If you’ve played either Doom or Doom: Eternal, then you’ll probably be able to guess how Doom: The Dark Ages starts. ‘Uh oh, the gates of Hell have opened! Doom Slayer, please kill all the demons!’
Yes, it’s simple, but it’s also why we all keep playing these games – they’re fun shooters, and that’s the whole point. But Doom: The Dark Ages twists the formula by plunging it into medieval times, with no shortage of castles and dragons. Well, sci-fi medieval, so there are still guns and ships.
And so the balance shifts.
My favourite thing about this switch-up in setting is the feeling I got from the first mission. Particularly, in that it feels like the fall of Kvatch all over again. And that gives me some ideas…
Doom Slayer, Close Shut The Jaws Of Oblivion
This comparison is probably facilitated a little by the fact that Oblivion Remastered and Doom: The Dark Ages launched within a month of each other, but as I dropped into the action of Doom, fighting my way through castle structures and scorched Earth to close the big, glowing, orange gates, it felt like I’d done this before; very recently, in fact.
While Doom doesn’t have you actually enter the gates and mess them up from the inside like in Oblivion, I loved the parallels between these quests, where it lets us loose in human settlements overrun by demons, and tells us to “fix it”. We don’t have too many games where this sort of thing happens. Sure, Diablo has plenty of demons invading our own realm, but just let me be the one who can run around and slam shut their doors with angst and heavy metal.
Okay, Now I Need Some Kind Of Crossover
Hear me out – DLC for Doom: The Dark Ages, where the Doom Slayer is dropped into an overrun Imperial City during the final battle of Oblivion. It doesn’t have to be canon or even be explained in any capacity – Doom has spaceships and magic, and The Elder Scrolls is all some weird dream anyway, so just let me loose with a shotgun and a shield saw as I fight through the market district and then take on some gauntlet of demons in the Arena.
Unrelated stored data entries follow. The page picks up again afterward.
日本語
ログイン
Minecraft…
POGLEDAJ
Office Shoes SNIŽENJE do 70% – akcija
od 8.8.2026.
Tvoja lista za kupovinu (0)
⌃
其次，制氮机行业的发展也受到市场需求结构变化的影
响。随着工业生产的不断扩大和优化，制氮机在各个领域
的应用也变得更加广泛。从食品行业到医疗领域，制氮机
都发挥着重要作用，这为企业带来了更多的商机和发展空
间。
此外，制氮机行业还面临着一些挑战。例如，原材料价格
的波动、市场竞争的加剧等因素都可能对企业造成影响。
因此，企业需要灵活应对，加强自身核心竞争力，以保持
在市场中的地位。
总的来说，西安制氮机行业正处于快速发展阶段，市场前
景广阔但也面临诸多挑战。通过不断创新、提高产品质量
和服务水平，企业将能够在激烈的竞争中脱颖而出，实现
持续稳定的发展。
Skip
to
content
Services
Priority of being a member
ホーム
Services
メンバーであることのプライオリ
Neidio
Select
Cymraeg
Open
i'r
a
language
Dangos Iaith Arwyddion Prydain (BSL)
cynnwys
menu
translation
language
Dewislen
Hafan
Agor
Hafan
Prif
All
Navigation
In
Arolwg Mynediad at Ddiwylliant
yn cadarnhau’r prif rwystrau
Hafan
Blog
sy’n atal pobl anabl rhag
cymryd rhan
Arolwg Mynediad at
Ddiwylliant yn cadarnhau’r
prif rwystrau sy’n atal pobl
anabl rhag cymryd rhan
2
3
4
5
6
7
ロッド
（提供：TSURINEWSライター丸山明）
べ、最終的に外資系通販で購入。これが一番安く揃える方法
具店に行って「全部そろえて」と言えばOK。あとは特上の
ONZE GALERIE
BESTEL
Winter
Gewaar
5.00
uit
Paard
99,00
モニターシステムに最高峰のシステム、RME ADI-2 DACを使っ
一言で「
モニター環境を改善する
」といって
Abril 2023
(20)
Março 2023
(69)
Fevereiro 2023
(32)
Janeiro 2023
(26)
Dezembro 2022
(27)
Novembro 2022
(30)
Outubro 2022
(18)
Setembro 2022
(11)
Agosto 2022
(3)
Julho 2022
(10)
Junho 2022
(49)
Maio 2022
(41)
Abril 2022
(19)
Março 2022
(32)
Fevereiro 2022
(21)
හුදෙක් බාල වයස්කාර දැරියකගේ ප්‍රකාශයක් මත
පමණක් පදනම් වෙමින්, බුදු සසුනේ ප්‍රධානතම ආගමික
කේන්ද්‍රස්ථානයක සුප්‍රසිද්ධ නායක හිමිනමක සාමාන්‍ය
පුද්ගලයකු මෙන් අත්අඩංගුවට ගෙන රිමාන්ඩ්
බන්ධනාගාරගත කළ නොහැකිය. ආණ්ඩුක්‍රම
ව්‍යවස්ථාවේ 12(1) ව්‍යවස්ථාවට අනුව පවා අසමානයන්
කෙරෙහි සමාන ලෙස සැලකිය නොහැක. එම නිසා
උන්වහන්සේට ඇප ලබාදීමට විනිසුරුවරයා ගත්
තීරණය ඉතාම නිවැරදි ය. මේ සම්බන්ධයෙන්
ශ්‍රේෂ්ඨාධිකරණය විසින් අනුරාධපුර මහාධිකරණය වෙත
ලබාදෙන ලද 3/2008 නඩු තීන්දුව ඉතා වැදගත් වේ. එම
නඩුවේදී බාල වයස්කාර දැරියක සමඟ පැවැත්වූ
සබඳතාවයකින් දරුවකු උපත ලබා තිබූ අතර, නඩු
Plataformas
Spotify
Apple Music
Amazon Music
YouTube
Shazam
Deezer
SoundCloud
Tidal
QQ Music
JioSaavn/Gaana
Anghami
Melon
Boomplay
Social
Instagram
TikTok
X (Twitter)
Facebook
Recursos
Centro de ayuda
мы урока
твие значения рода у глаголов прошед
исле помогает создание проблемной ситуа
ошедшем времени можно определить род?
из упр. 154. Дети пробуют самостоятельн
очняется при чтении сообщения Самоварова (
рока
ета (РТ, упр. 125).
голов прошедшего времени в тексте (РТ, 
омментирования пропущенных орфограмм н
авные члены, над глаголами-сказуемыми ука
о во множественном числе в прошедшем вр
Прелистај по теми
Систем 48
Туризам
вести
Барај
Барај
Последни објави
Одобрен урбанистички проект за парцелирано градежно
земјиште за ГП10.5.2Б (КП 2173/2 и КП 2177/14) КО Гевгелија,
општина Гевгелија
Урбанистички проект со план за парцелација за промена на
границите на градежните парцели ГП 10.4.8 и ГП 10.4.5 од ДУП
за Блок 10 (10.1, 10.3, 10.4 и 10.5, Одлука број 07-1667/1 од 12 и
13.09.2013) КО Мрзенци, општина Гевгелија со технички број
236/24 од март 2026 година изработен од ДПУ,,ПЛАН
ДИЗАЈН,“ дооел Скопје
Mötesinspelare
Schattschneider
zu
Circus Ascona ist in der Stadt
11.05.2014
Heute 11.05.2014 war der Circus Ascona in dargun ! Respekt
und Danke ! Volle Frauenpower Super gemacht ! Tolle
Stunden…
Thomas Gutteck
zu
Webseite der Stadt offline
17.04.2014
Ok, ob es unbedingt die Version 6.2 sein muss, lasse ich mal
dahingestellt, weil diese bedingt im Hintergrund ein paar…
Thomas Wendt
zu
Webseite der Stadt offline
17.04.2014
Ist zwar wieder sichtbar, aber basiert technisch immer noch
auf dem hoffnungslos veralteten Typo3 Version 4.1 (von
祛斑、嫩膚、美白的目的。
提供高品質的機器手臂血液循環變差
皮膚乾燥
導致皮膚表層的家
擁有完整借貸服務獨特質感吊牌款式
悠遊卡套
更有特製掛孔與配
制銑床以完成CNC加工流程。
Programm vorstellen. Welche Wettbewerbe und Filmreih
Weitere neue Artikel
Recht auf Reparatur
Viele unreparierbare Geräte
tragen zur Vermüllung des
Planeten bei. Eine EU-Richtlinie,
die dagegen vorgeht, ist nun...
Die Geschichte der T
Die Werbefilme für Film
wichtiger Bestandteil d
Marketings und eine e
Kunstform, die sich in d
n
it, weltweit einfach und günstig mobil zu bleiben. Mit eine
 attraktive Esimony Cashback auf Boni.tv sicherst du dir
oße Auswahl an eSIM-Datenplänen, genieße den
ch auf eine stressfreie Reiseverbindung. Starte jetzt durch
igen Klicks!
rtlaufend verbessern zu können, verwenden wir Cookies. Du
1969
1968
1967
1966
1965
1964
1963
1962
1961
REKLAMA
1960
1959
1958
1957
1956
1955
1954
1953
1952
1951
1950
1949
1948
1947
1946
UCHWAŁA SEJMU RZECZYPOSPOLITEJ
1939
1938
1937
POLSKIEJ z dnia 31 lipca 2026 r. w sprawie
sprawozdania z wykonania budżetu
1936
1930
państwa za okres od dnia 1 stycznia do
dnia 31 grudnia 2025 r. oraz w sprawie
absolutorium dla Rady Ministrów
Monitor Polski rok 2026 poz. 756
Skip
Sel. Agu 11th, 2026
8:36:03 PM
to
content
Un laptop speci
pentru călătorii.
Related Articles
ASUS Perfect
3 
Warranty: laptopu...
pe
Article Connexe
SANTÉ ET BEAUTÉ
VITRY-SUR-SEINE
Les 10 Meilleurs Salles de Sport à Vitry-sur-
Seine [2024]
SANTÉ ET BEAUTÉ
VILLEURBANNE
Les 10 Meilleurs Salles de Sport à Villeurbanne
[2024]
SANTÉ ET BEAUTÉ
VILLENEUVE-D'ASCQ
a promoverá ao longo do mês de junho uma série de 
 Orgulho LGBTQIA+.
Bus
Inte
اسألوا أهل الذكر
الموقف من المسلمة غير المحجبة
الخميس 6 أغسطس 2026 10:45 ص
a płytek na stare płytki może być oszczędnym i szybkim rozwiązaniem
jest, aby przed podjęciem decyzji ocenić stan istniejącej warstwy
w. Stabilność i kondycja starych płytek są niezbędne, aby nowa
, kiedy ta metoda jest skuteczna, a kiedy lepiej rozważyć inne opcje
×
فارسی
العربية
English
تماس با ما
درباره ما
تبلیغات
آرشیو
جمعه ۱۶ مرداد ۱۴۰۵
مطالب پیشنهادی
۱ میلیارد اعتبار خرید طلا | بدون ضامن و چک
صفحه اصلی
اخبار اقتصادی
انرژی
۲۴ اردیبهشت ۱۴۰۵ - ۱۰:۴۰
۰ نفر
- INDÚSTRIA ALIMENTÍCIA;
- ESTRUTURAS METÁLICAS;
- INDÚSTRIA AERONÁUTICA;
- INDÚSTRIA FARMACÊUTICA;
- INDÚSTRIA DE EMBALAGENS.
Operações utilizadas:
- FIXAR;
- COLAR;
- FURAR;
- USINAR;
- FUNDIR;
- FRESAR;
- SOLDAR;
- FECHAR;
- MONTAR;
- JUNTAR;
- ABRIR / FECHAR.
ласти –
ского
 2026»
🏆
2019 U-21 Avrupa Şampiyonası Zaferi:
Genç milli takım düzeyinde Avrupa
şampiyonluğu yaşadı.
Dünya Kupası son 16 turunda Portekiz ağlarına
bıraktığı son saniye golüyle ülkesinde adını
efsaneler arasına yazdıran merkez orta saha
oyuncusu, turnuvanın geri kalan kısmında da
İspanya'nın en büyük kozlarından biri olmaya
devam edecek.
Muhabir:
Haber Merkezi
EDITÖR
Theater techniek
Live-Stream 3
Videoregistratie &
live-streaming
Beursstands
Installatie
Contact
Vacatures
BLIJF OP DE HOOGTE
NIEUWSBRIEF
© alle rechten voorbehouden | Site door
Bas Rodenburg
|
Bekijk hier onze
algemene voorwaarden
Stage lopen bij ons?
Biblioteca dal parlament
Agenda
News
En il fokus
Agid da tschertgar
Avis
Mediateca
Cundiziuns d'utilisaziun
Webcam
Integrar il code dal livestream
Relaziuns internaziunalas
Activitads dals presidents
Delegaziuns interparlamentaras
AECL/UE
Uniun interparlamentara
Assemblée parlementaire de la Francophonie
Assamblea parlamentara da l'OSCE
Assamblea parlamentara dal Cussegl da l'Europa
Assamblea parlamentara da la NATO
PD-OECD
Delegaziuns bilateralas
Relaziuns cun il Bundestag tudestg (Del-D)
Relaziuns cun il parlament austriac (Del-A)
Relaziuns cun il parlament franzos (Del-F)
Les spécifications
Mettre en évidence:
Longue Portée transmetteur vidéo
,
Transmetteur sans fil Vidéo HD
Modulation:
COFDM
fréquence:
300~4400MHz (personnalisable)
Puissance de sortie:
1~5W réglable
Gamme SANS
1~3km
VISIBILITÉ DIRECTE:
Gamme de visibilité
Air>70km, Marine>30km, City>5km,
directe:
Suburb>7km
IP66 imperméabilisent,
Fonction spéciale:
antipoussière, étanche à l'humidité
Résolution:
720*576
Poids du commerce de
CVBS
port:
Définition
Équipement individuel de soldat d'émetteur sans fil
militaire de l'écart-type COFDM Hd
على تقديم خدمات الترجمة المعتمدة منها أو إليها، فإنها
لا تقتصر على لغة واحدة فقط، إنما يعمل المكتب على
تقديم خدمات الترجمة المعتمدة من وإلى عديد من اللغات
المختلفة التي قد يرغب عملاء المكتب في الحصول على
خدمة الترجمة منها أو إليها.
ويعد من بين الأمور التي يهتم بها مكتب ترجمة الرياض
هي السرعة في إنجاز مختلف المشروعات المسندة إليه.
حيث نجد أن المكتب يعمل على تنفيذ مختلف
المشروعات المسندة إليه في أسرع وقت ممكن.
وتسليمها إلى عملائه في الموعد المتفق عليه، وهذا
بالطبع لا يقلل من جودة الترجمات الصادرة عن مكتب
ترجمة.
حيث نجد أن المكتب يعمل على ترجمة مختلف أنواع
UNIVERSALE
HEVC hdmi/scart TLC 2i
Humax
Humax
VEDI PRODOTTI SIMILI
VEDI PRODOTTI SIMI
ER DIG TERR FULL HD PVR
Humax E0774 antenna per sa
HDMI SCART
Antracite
Would it be ridiculous? Yes, of course it would. Is Doom ridiculous? Yes, of course it is. It’s such an over-the-top idea that doesn’t need to exist, and that’s exactly why it should. With Doom’s notoriety and Oblivion’s rekindled relevance, it would be the perfect time for these two Bethesda studios to do something really fun, purely for the sake of it.
Let me shoot Dremora and Daedra before mounting a gun-wielding laser dragon as I unleash Hell on Hell itself, taking down the colossal Mehrunes Dagon towering over the Imperial City and taking on Oblivion directly. I do not doubt that the Doom Slayer could end the Oblivion Crisis with ease, but it doesn’t mean I don’t want to try.